Material shown ::
Content starts

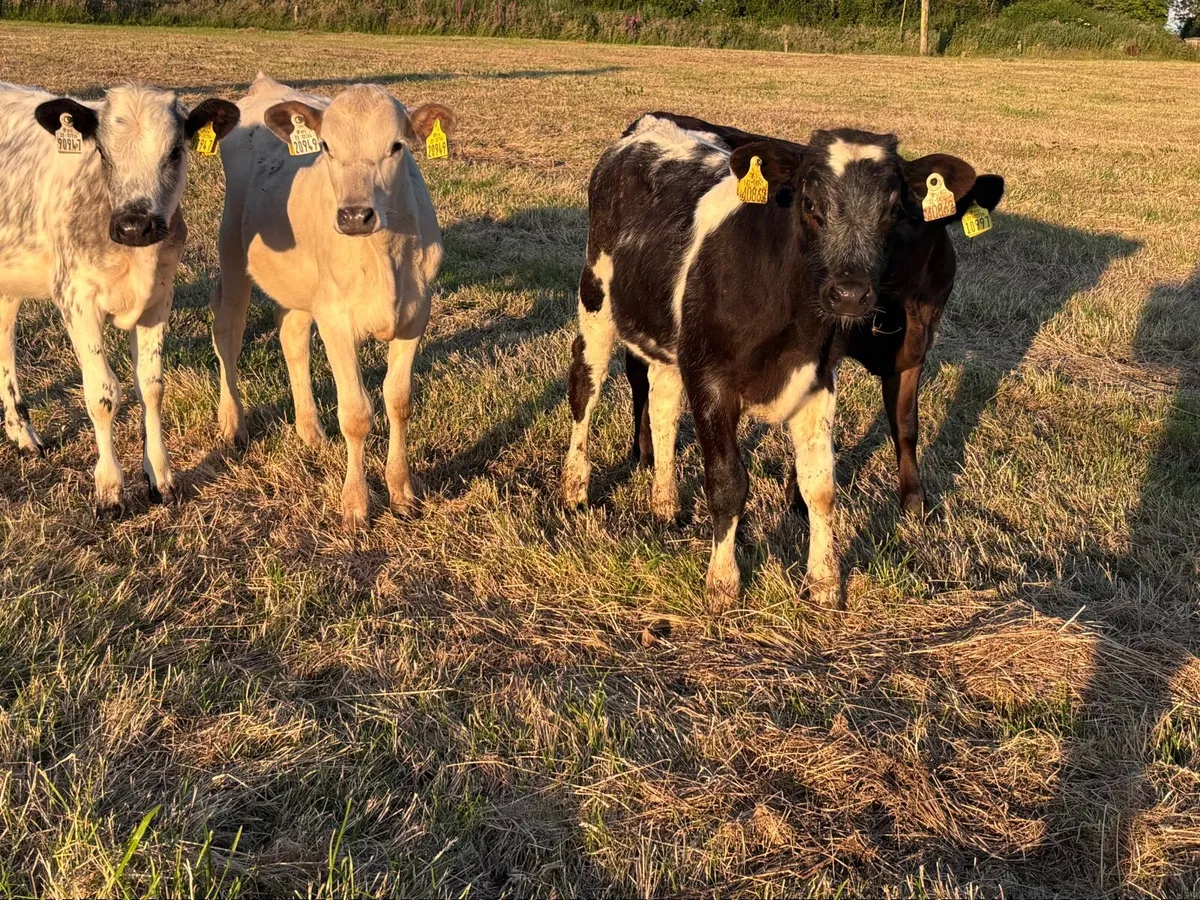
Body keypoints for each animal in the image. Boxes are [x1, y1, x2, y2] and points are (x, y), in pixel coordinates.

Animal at [0, 82, 239, 517]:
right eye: (102, 151)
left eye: (175, 151)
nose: (134, 225)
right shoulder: (76, 300)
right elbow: (102, 394)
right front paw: (109, 488)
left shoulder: (159, 299)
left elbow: (151, 385)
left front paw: (160, 476)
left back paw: (21, 432)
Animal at [210, 74, 455, 530]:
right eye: (325, 146)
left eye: (397, 146)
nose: (355, 216)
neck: (383, 256)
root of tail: (265, 86)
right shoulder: (337, 321)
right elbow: (356, 414)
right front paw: (356, 504)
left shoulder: (416, 315)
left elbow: (399, 401)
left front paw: (402, 491)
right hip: (233, 247)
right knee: (228, 331)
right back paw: (232, 423)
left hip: (302, 285)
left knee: (292, 339)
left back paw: (309, 430)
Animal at [563, 113, 1000, 607]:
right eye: (809, 202)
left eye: (893, 210)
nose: (849, 294)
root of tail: (650, 126)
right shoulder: (711, 380)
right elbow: (728, 484)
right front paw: (723, 583)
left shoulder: (817, 381)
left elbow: (820, 487)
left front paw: (825, 580)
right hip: (596, 300)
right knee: (585, 385)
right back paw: (574, 488)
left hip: (668, 340)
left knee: (662, 405)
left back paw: (664, 502)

Content ends

Exercise aim :: Please filter the entries for the word "shoulder" and copy the lines that have it.

Output for this task ::
right shoulder: (76, 300)
left shoulder: (159, 299)
right shoulder: (337, 321)
left shoulder: (416, 315)
right shoulder: (711, 380)
left shoulder: (817, 381)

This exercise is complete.